**Available data**

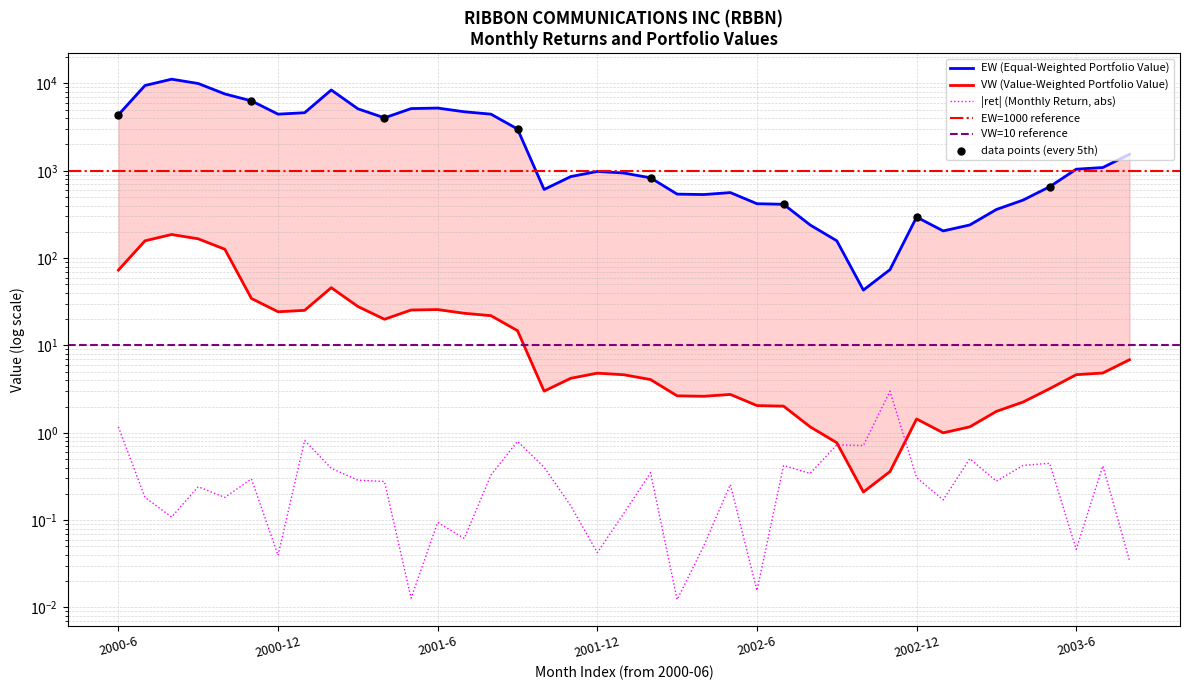

Which series reaches the maximum Y coordinate?

EW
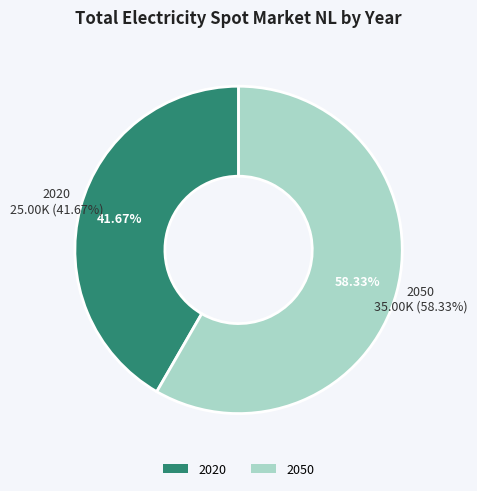

True or false: 2020 accounts for 30% of the total.

False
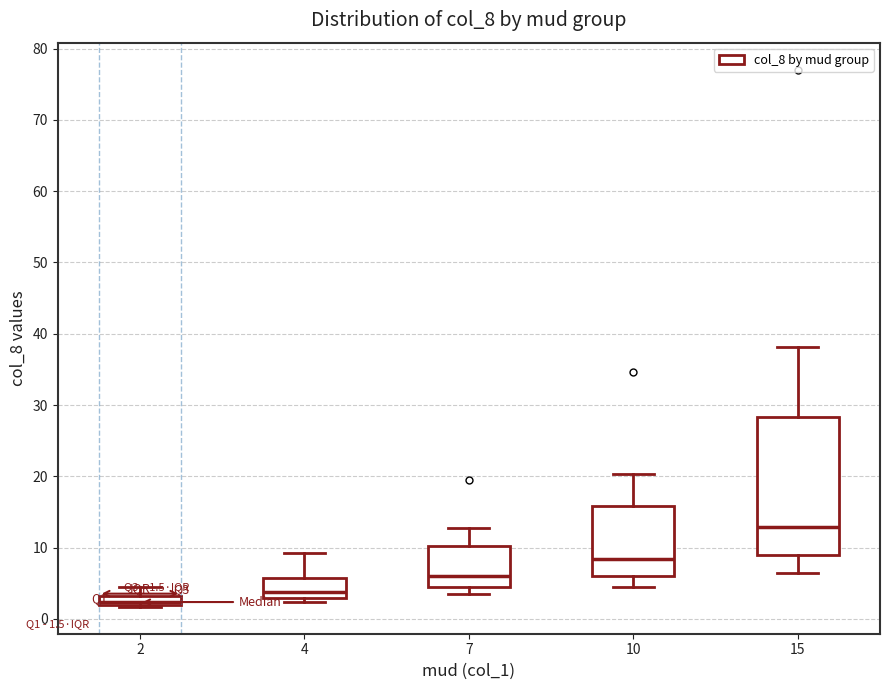

Which box's median line is the highest?

15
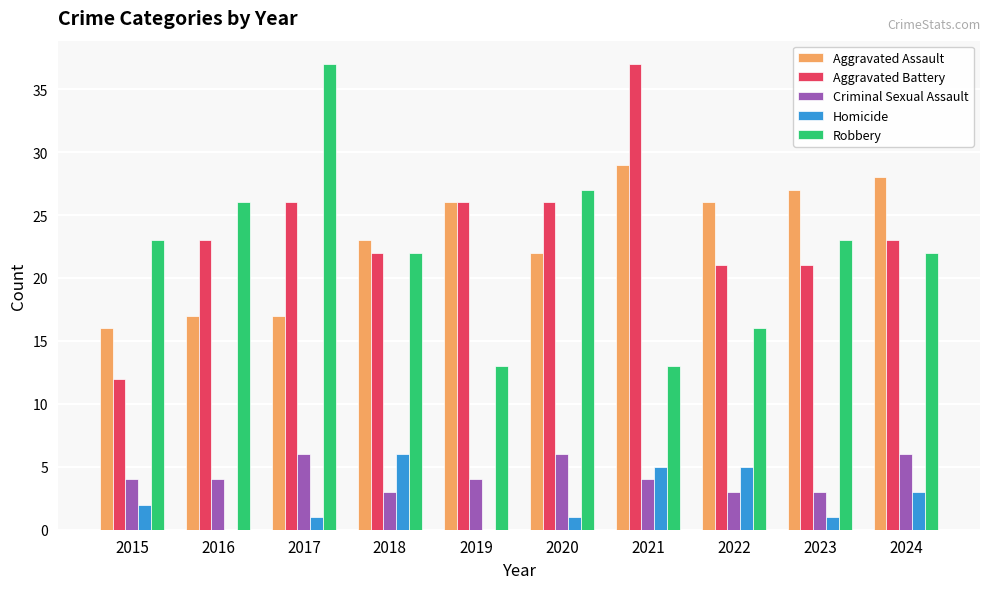

What is the sum of all Aggravated Battery values?

237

**Problem to work on**
Update the lines above by replacing "Y coordinate" with "vertical value" and keeping everything else the same. Leave out the pictures.

**Answer to this problem**
Which series reaches the maximum vertical value?

EW

True or false: 2020 accounts for 30% of the total.

False

Which box's median line is the highest?

15

What is the sum of all Aggravated Battery values?

237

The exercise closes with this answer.